- [Text passage]
========

---
id: time-comp
title: "Time Complexity"
author: Darren Yao, Benjamin Qi
description: Measuring how long your algorithm takes to run in terms of the input size.
---

## Additional Resources


<resources>
  <resource source="CPH" title="2 - Time Complexity" starred>good intro and examples</resource>
  <resource source="PAPS" title="5">more in-depth</resource>
</resources>

# Time Complexity

In programming contests, your program needs to finish running within a certain timeframe in order to receive credit. For USACO, this limit is $4$ seconds for Java submissions. A conservative estimate for the number of operations the grading server can handle per second is $10^8$ (but could be closer to $5 \cdot 10^8$ given good constant factors).

(define time complexity?)

========

- [Data segment]
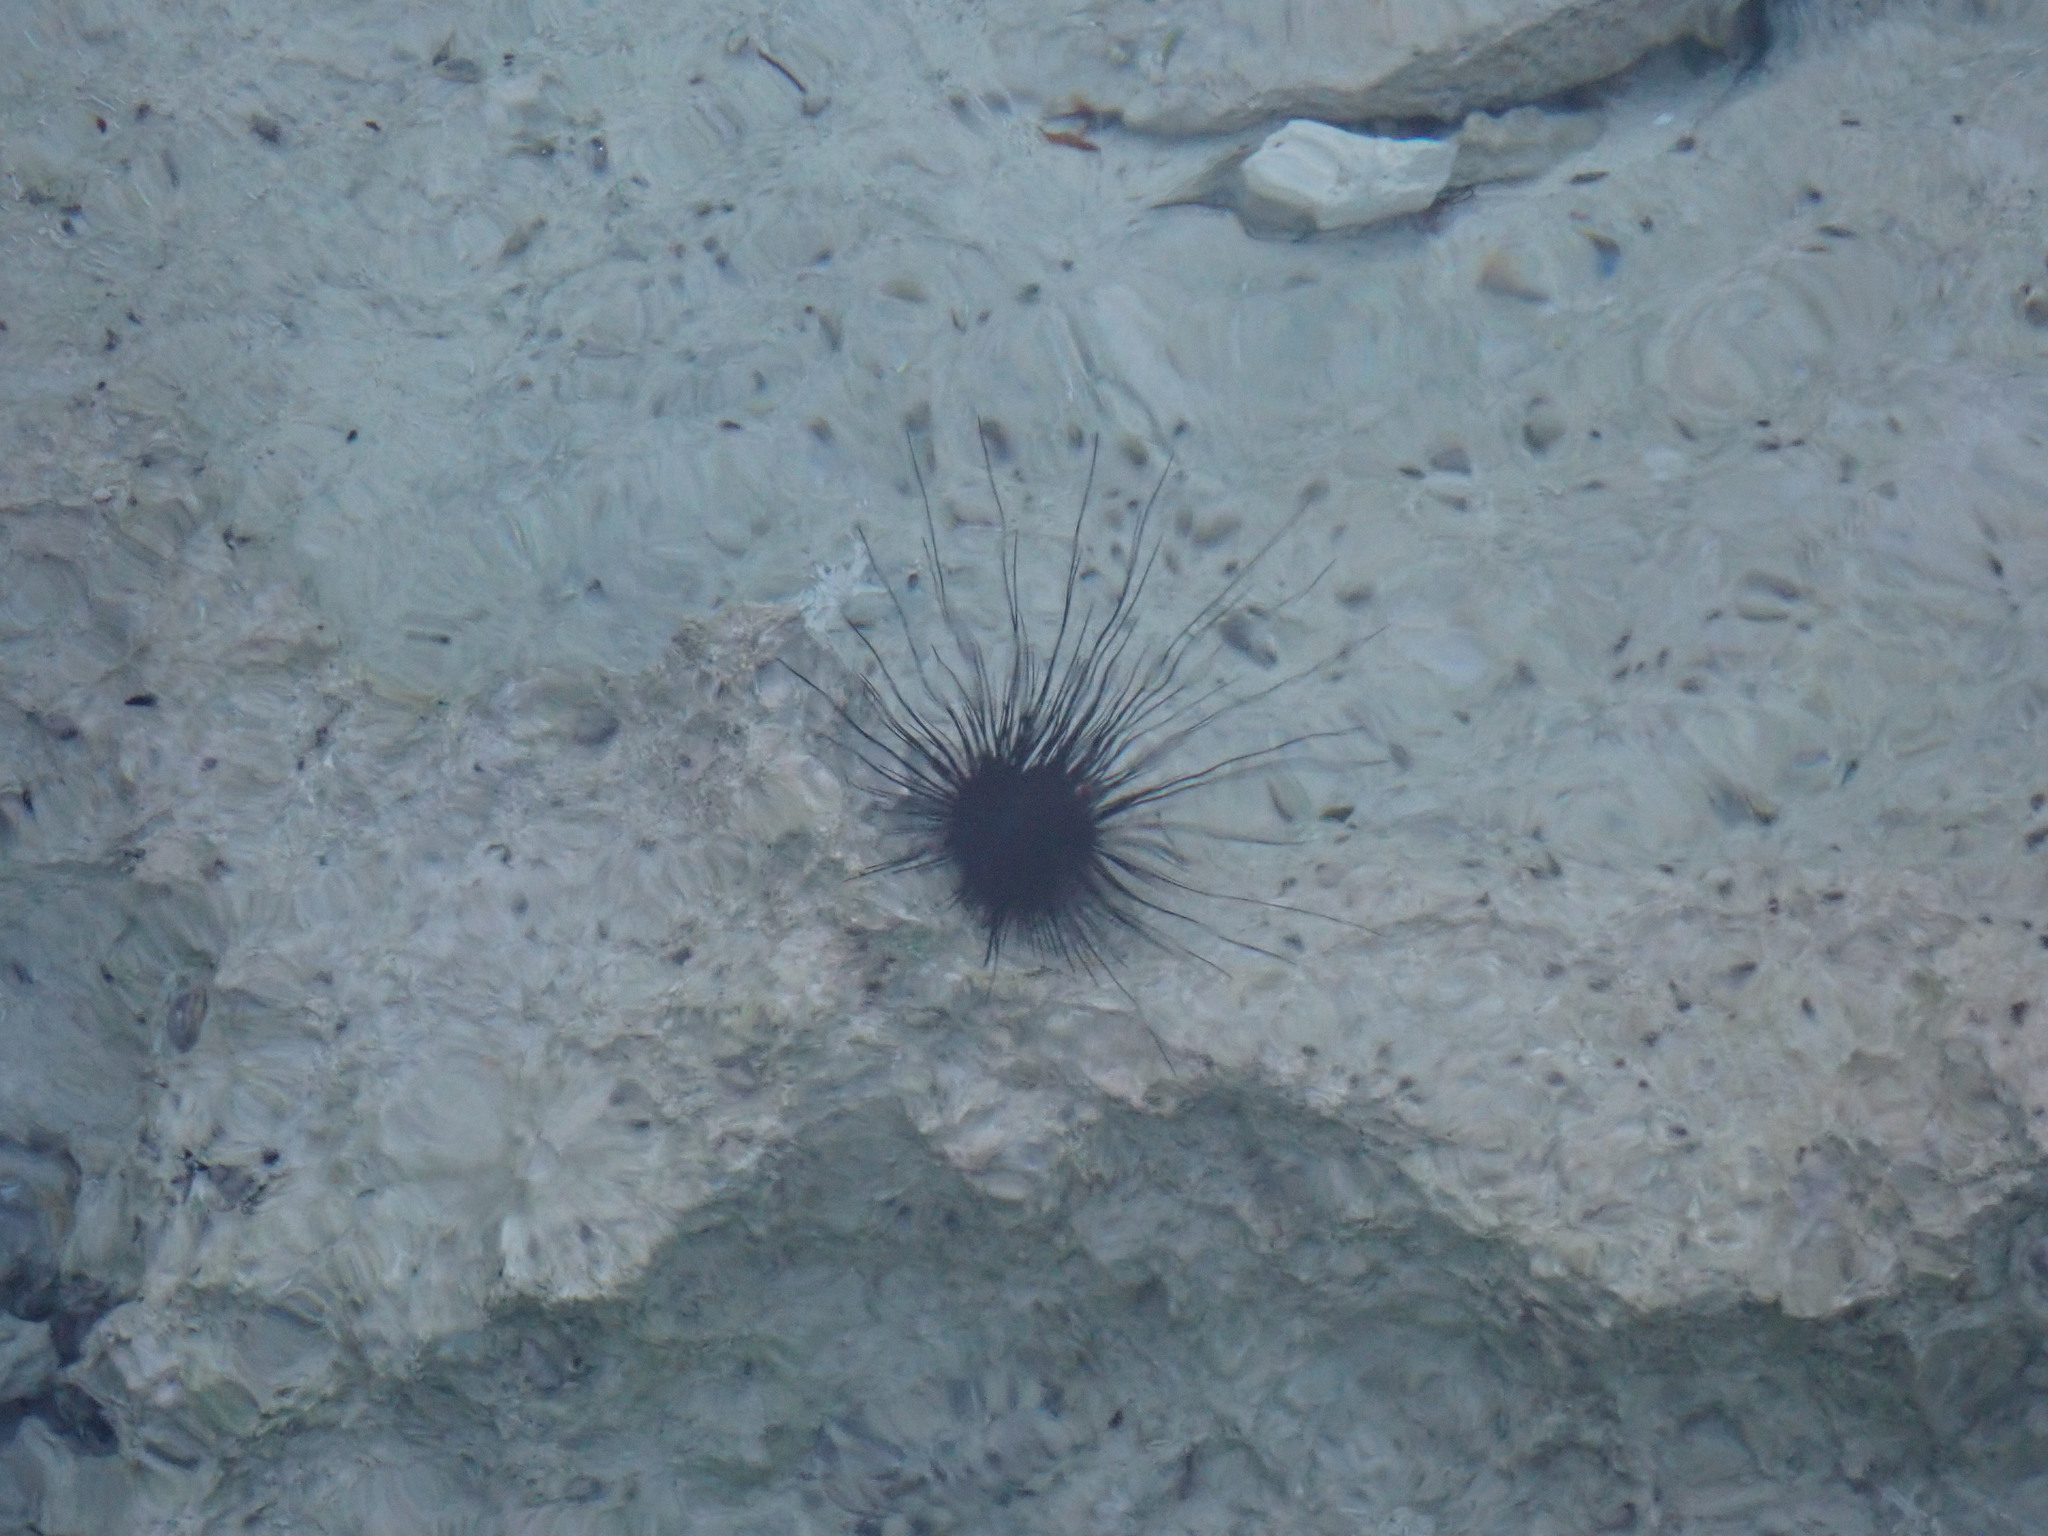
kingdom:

========

- [Stated task 1]
On the time complexity page, shorten the paragraph beginning "In programming contests" while keeping its main facts.
- [Stated task 2]
Reproduce the part of the time complexity page that opens with the words containing "<resources>" and closes with "(define time complexity?)", substituting "C++" for "Java".
- [Stated task 3]
Answer these from the time complexity page:
(a) Which resource source is described as "more in-depth"?
(b) What is the USACO time limit for Java submissions?
(c) What is the conservative estimate of operations the grading server can handle per second?

- [Output 1]
A contest program must finish within a time limit to receive credit. USACO gives Java submissions 4 seconds. A conservative estimate of what the grading server handles is 10^8 operations per second, possibly nearer 5 · 10^8 with good constant factors.

- [Output 2]
<resources>
  <resource source="CPH" title="2 - Time Complexity" starred>good intro and examples</resource>
  <resource source="PAPS" title="5">more in-depth</resource>
</resources>

# Time Complexity

In programming contests, your program needs to finish running within a certain timeframe in order to receive credit. For USACO, this limit is $4$ seconds for C++ submissions. A conservative estimate for the number of operations the grading server can handle per second is $10^8$ (but could be closer to $5 \cdot 10^8$ given good constant factors).

(define time complexity?)

- [Output 3]
(a) PAPS
(b) 4 seconds
(c) 10^8